Yes it is, that is why ironworking and roofing are listed as more dangerous than Firefighting, which is 17th on the list of "Most dangerous jobs in America
". Most roofers are injured in falling off a ladder, as opposed to the roof. Why weren't you wearing a "roofer's harness"? I do.

Posted by: Warrington Faust at February 27, 2011 1:27 PM

"That is all fine, but why not hold your pension until you reach "retirement age". In the same way that Social Security does?"

Because I belong to a union whose past members fought on our behalf for benefits such as a 50% pension after twenty years. It makes it easier to start a new career or business at the bottom at fifty years old. Benefits like this are unheard of in the private sector, which is why I continue to support labor.
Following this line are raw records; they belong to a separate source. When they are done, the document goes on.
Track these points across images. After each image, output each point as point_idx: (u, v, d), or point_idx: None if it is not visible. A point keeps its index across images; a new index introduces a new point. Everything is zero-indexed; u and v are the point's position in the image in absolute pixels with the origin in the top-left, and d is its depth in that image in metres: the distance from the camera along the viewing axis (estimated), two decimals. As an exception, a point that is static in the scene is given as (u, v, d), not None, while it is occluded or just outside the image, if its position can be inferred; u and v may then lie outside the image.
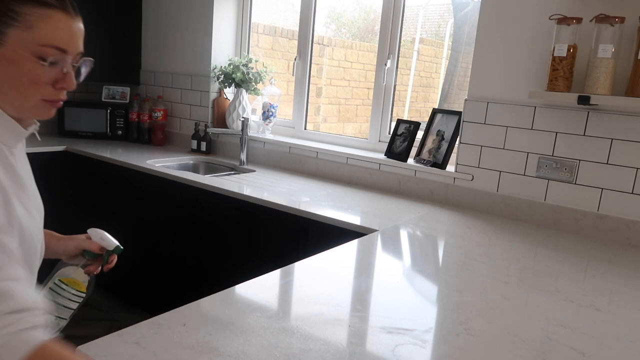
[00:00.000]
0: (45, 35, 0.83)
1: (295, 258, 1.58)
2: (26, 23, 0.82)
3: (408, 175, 2.61)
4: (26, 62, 0.83)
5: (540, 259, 1.82)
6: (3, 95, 0.86)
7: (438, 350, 1.10)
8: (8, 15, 0.81)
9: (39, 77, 0.84)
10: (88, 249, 1.14)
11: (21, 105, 0.87)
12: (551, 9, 2.07)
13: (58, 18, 0.84)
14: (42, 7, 0.82)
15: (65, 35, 0.85)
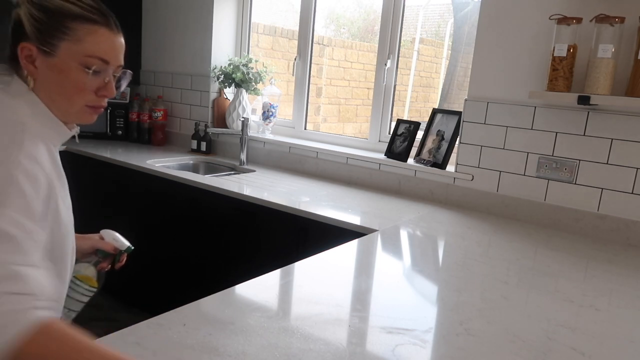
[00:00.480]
0: (91, 48, 0.94)
1: (295, 258, 1.58)
2: (75, 37, 0.93)
3: (408, 175, 2.61)
4: (73, 71, 0.94)
5: (540, 259, 1.82)
6: (52, 101, 0.96)
7: (438, 350, 1.10)
8: (61, 30, 0.93)
9: (84, 84, 0.95)
10: (102, 249, 1.23)
11: (67, 110, 0.98)
12: (551, 9, 2.07)
13: (102, 33, 0.96)
14: (89, 23, 0.94)
15: (108, 48, 0.96)
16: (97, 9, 0.96)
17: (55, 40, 0.93)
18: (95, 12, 0.96)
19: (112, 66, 0.99)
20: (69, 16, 0.93)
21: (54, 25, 0.93)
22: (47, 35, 0.93)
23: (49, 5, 0.93)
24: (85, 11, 0.95)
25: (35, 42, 0.94)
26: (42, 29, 0.93)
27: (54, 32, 0.93)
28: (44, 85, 0.96)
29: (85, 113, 1.00)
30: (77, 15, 0.94)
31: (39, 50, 0.94)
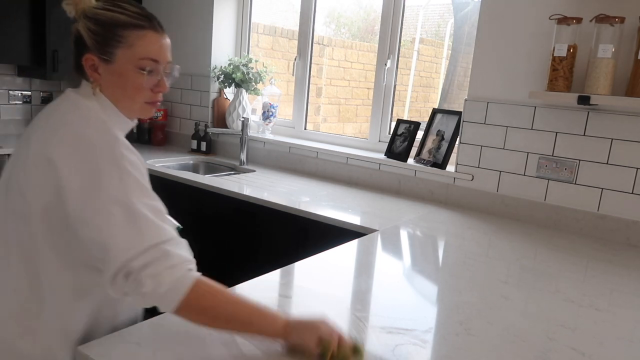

"Most roofers are injured in falling off a ladder, as opposed to the roof. Why weren't you wearing a "roofer's harness"? I do."

Because I was working for a non-union contractor who thought safety rules were "for pussies." Safety harnesses were not available. Which is another reason I continue to support labor.

Posted by: michael at February 27, 2011 2:33 PM

Micahel writes:

"That is all fine, but why not hold your pension until you reach "retirement age". In the same way that Social Security does?"

Because I belong to a union whose past members fought on our behalf for benefits such as a 50% pension after twenty years. It makes it easier to start a new career or business at the bottom at fifty years old. Benefits like this are unheard of in the private sector, which is why I continue to support labor."

I think "fought" is the incorrect verb. Bythe time pension plans came along the "fighting" was all done. I think the correct term would be "bargained"

"unheard of in the private sector, which is why I continue to support labor."

This doesn't make sense. You are not supporting "labor", you are supporting "public sector benefits".

Posted by: Warrington Faust at February 27, 2011 6:34 PM

Semantics, Warrington. Come on now, you threw the slow curve and I hit it out of the park, it happens.